At one venue it's Roky Moon, and at another it's The Energy all on the same night. I don't know how to fix this, as it still pertains to the ego problem.
The venue problem seems to never go away. Every single one has had so many assholes involved it's hard to clean the shit away. One minute a place like Fitz is treating bands fine, the next it's nightmare central. If a place starts becoming successful, the egos of the owner turn it into a fight to get paid.
I know the place needs to make money, but at the same time these assholes forget that strings, picks, drumsticks, amp repairs and gas money don't just appear out of thin air for most musicians. This is a problem in most cities, but Houston takes the cake for this treatment. Again, this has started to change as of late, but for how long we will never know.
Bottom line is the Houston scene, music-wise, is better than most cities, if not the front-runner [for] unnoticed great bands. But [it] will never seem to break away from a past that has a tendency of coming back every so often. It's going in the right direction, but it's up to every element involved to keep it up. I myself have hope.

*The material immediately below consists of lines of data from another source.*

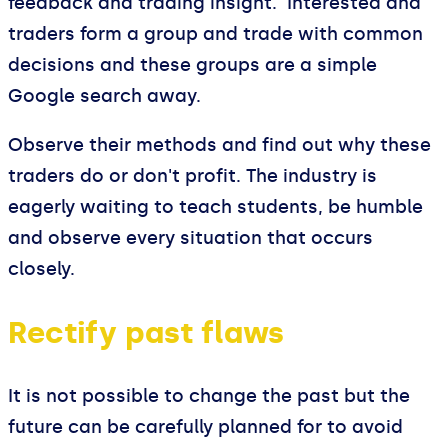
feedback and trading insight. Interested and
traders form a group and trade with common
decisions and these groups are a simple
Google search away.
Observe their methods and find out why these
traders do or don't profit. The industry is
eagerly waiting to teach students, be humble
and observe every situation that occurs
closely.
Rectify past flaws
It is not possible to change the past but the
future can be carefully planned for to avoid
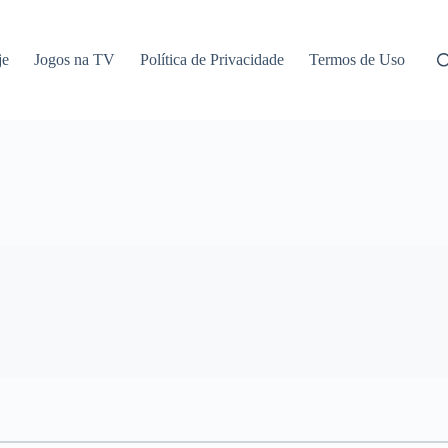
je
Jogos na TV
Política de Privacidade
Termos de Uso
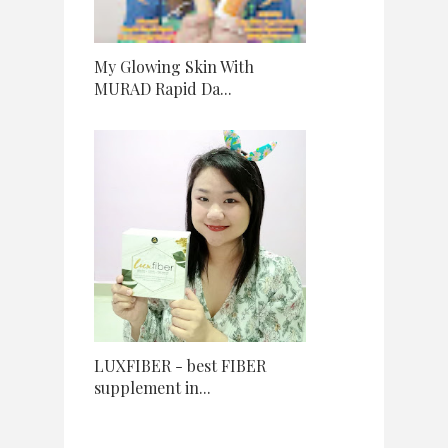
My Glowing Skin With
MURAD Rapid Da...
LUXFIBER - best FIBER
supplement in...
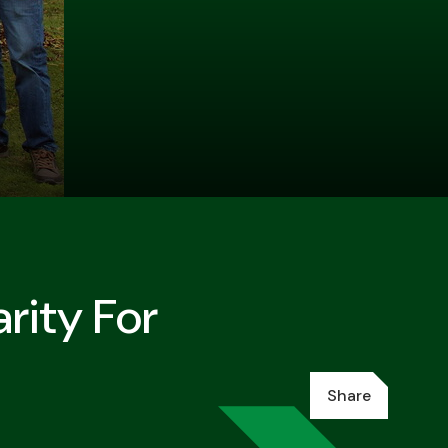
rity For
Share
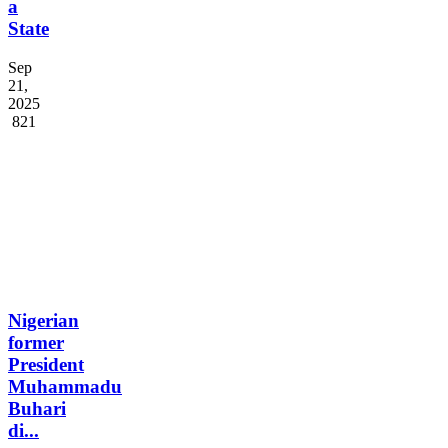
Palestine
as
a
State
Sep
21,
2025
821
Nigerian
former
President
Muhammadu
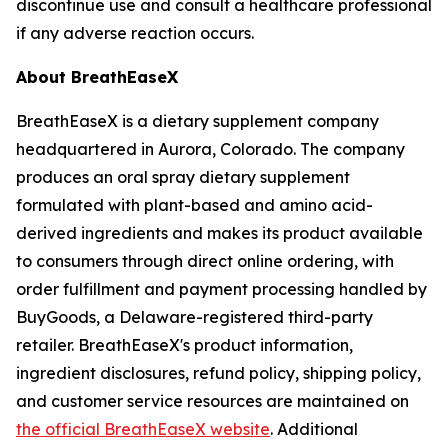
discontinue use and consult a healthcare professional
if any adverse reaction occurs.
About BreathEaseX
BreathEaseX is a dietary supplement company
headquartered in Aurora, Colorado. The company
produces an oral spray dietary supplement
formulated with plant-based and amino acid-
derived ingredients and makes its product available
to consumers through direct online ordering, with
order fulfillment and payment processing handled by
BuyGoods, a Delaware-registered third-party
retailer. BreathEaseX's product information,
ingredient disclosures, refund policy, shipping policy,
and customer service resources are maintained on
the official BreathEaseX website
. Additional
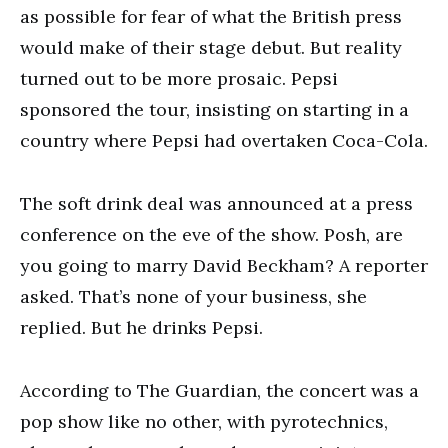
as possible for fear of what the British press
would make of their stage debut. But reality
turned out to be more prosaic. Pepsi
sponsored the tour, insisting on starting in a
country where Pepsi had overtaken Coca-Cola.
The soft drink deal was announced at a press
conference on the eve of the show. Posh, are
you going to marry David Beckham? A reporter
asked. That’s none of your business, she
replied. But he drinks Pepsi.
According to The Guardian, the concert was a
pop show like no other, with pyrotechnics,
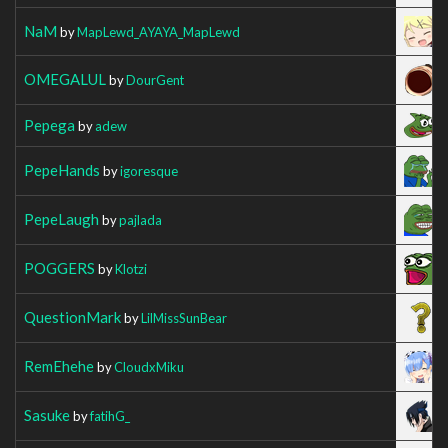
NaM
by
MapLewd_AYAYA_MapLewd
OMEGALUL
by
DourGent
Pepega
by
adew
PepeHands
by
igoresque
PepeLaugh
by
pajlada
POGGERS
by
Klotzi
QuestionMark
by
LilMissSunBear
RemEhehe
by
CloudxMiku
Sasuke
by
fatihG_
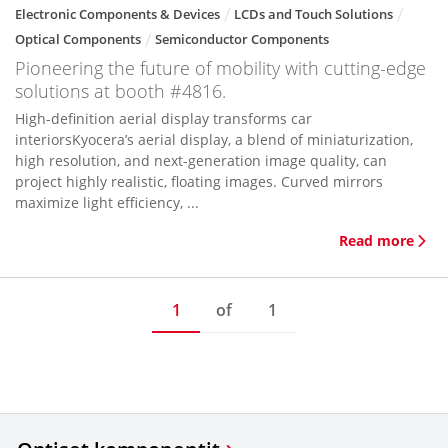
Electronic Components & Devices
LCDs and Touch Solutions
Optical Components
Semiconductor Components
Pioneering the future of mobility with cutting-edge
solutions at booth #4816.
High-definition aerial display transforms car
interiorsKyocera’s aerial display, a blend of miniaturization,
high resolution, and next-generation image quality, can
project highly realistic, floating images. Curved mirrors
maximize light efficiency, ...
Read more
1
of
1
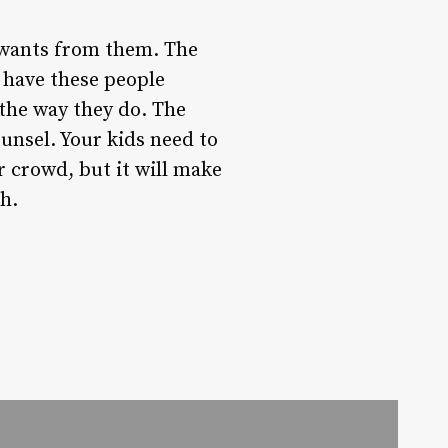
 wants from them. The
o have these people
the way they do. The
ounsel. Your kids need to
r crowd, but it will make
ch.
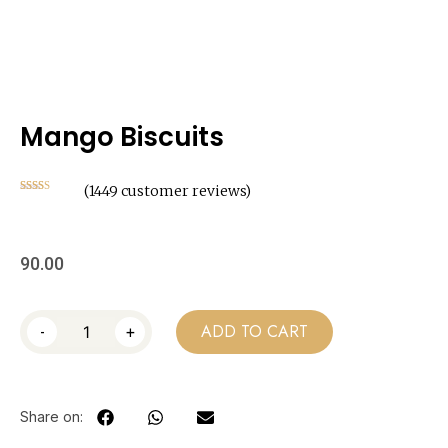
Mango Biscuits
(
1449
customer reviews)
Rated
1449
2.49
out of
5
based
on
90.00
customer
ratings
-
+
ADD TO CART
Share on:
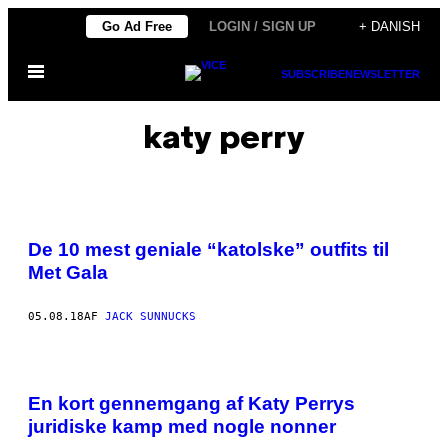
Spring
Go Ad Free
LOGIN / SIGN UP
+ DANISH
til
Åbn
indhold
SUBSCRIBE
NEWSLETTER
Menu
katy perry
De 10 mest geniale “katolske” outfits til
Met Gala
05.08.18
AF
JACK SUNNUCKS
En kort gennemgang af Katy Perrys
juridiske kamp med nogle nonner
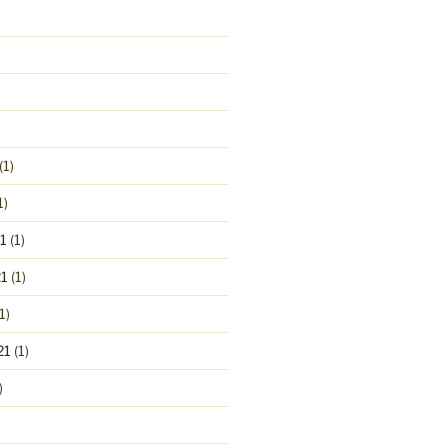
(1)
1)
1
(1)
1
(1)
1)
21
(1)
)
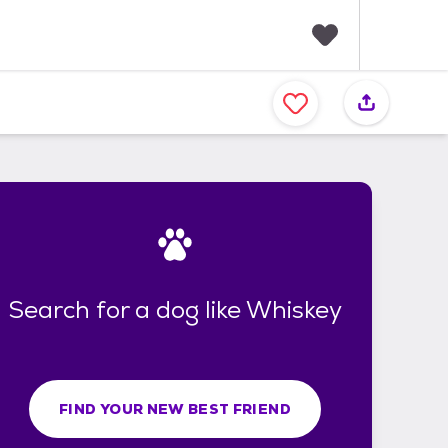
F
a
v
o
r
i
t
e
s
Search for a dog like Whiskey
FIND YOUR NEW BEST FRIEND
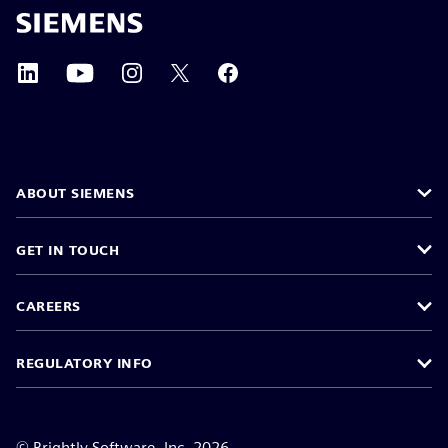
ABOUT SIEMENS
GET IN TOUCH
CAREERS
REGULATORY INFO
©
Brightly Software, Inc. 2026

Jeoaf Johnson, drummer, Roky Moon & BOLT: I love the Houston scene. I think it'd be really tough to argue against the fact that things are better now than they've been in years. I could fill volumes with what's great about bands like the Energy, Weird Party, Black Congress, Ghost Town Electric, Wild Moccasins, Buxton, Golden Axe. I could go on and on.

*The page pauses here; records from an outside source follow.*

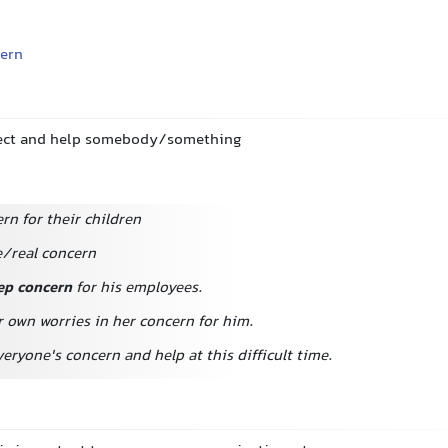
ern
otect and help somebody/something
rn for their children
/real concern
ep concern
for his employees.
r own worries in her concern for him.
veryone's concern and help at this difficult time.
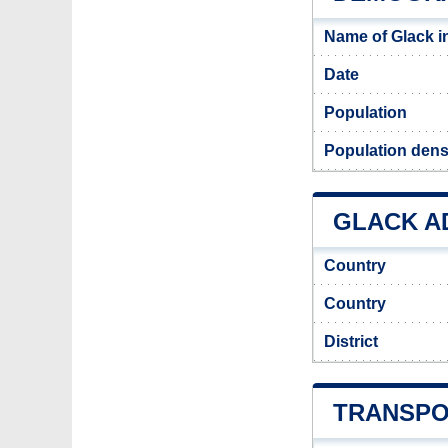
Name of Glack i
Date
Population
Population densi
GLACK AD
Country
Country
District
TRANSPO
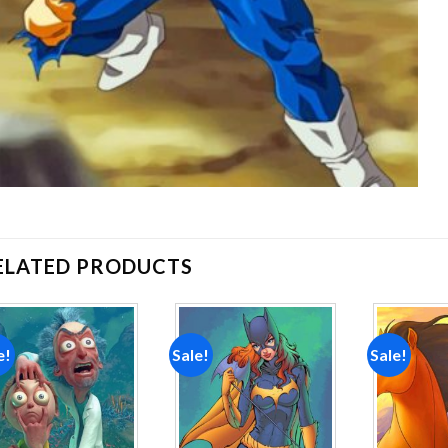
ELATED PRODUCTS
e!
Sale!
Sale!
Add to
Add to
wishlist
wishlist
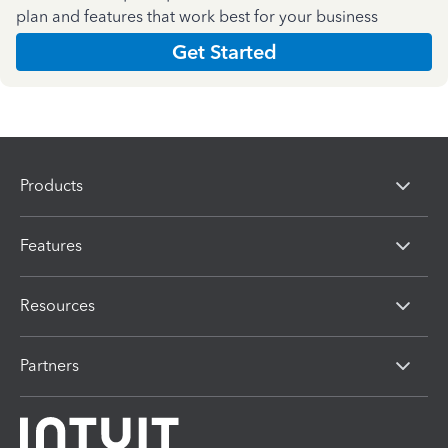
plan and features that work best for your business
Get Started
Products
Features
Resources
Partners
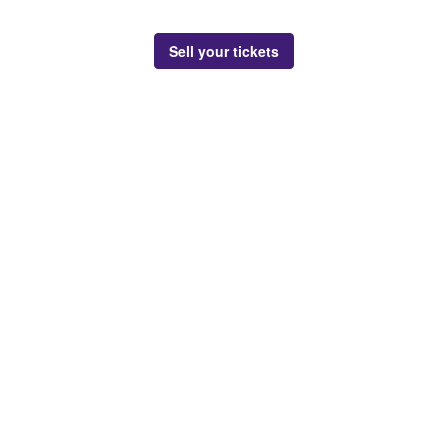
Sell your tickets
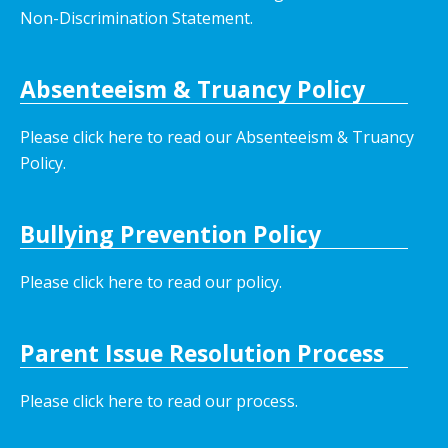
Non-Discrimination Statement.
Absenteeism & Truancy Policy
Please click here to read our Absenteeism & Truancy
Policy.
Bullying Prevention Policy
Please click here to read our policy
.
Parent Issue Resolution Process
Please click here to read our process.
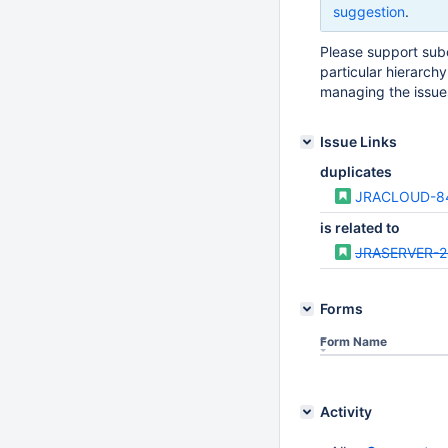
suggestion
.
Please support sub
particular hierarchy 
managing the issue
Issue Links
duplicates
JRACLOUD-8
is related to
JRASERVER-
Forms
Form Name
Activity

In ten years, a kid in high school discovering the scene right now is really gonna have a strong case for making all of those "It was better back in my day" comments. But if I had to address one problem with the scene, I think that I would go after the whole "Is it or is it not okay to try to make it in the music biz?" thing. The punk-rock guilt issue.
I think that a lot of people are quick to tear down and write off a band who is trying to make a go for bigger, mainstream success, strictly based on the fact that it's "douchey." I think that if a band is good, works their asses off and can put themselves in a position where lots of people take note of them, then so long as they haven't compromised what they're all about and maintained their integrity, then there is absolutely no reason for anyone to talk shit on that decision.
If a person just doesn't like that band's music, then go ahead and shit-talk it up, but one's opinion of a band and their music should never be based on how many other people like it or what radio station they get played on or what type of people wear their T-shirt. There is a certain element of bands that conduct themselves in a "douchey" manner, and yeah, they should probably be written off, but only because they're behaving like shitheads, not because they have shitty goals.
It's all a high-school mentality. Quit worrying so much about what your friends think, like what you like, be good at what you do and try to be nice. But honestly, I've been seeing this as less and less of an issue lately, so it's not really that big a deal. Forget all of my negativity and bitching, quit thinking about what's wrong with the scene, enjoy how good things are right now and hope that it lasts a good long while.